[Source texts of formatted documents]
══════════════════════════════

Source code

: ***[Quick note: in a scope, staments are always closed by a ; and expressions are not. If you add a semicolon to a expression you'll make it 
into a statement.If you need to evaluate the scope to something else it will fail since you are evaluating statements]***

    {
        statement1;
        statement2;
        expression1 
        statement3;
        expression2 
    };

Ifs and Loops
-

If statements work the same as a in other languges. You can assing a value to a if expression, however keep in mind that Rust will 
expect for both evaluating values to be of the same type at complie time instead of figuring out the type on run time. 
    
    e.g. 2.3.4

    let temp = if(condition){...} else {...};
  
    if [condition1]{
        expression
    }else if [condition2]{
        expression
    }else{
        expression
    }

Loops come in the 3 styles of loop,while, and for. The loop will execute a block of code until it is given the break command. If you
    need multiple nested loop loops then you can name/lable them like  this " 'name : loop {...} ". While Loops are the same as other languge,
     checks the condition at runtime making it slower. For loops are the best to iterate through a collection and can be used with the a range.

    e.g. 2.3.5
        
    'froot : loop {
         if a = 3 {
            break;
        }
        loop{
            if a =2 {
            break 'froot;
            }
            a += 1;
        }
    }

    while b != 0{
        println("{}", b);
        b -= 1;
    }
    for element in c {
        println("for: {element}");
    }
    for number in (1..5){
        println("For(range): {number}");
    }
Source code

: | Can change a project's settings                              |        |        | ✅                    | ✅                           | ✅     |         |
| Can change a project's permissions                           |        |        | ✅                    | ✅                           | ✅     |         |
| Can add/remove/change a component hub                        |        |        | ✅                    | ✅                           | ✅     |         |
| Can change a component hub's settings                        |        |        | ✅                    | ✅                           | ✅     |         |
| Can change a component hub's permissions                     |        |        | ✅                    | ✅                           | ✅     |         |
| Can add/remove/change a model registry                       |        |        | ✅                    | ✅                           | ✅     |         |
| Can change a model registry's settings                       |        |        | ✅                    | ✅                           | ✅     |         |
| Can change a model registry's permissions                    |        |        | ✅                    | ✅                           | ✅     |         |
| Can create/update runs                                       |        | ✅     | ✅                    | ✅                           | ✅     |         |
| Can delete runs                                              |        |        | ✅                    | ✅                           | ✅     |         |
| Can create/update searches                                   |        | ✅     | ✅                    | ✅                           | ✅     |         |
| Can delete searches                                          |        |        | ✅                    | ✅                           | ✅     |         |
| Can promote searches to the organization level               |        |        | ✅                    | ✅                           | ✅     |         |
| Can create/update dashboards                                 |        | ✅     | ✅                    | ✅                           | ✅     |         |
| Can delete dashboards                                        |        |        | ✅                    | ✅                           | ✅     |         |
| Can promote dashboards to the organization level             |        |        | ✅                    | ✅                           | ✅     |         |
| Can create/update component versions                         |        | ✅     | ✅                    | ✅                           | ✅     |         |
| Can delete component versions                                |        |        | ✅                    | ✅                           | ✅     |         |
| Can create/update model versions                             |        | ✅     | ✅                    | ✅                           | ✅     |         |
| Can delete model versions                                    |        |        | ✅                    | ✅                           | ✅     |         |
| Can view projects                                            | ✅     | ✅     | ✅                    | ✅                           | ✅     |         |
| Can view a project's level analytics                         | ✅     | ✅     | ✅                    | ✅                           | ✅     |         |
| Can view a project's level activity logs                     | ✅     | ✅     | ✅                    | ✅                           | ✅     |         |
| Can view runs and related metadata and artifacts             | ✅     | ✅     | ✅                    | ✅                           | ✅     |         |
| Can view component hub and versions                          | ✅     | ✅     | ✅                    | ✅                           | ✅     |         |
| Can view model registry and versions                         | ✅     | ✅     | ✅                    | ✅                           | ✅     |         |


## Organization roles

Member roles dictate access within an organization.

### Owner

══════════════════════════════

_GOAL OF THE EXERCISE_
Which lines in the entries above contain the string "element"? Copy each of them, treating uppercase and lowercase as different.

_RESULT_
    for element in c {
        println("for: {element}");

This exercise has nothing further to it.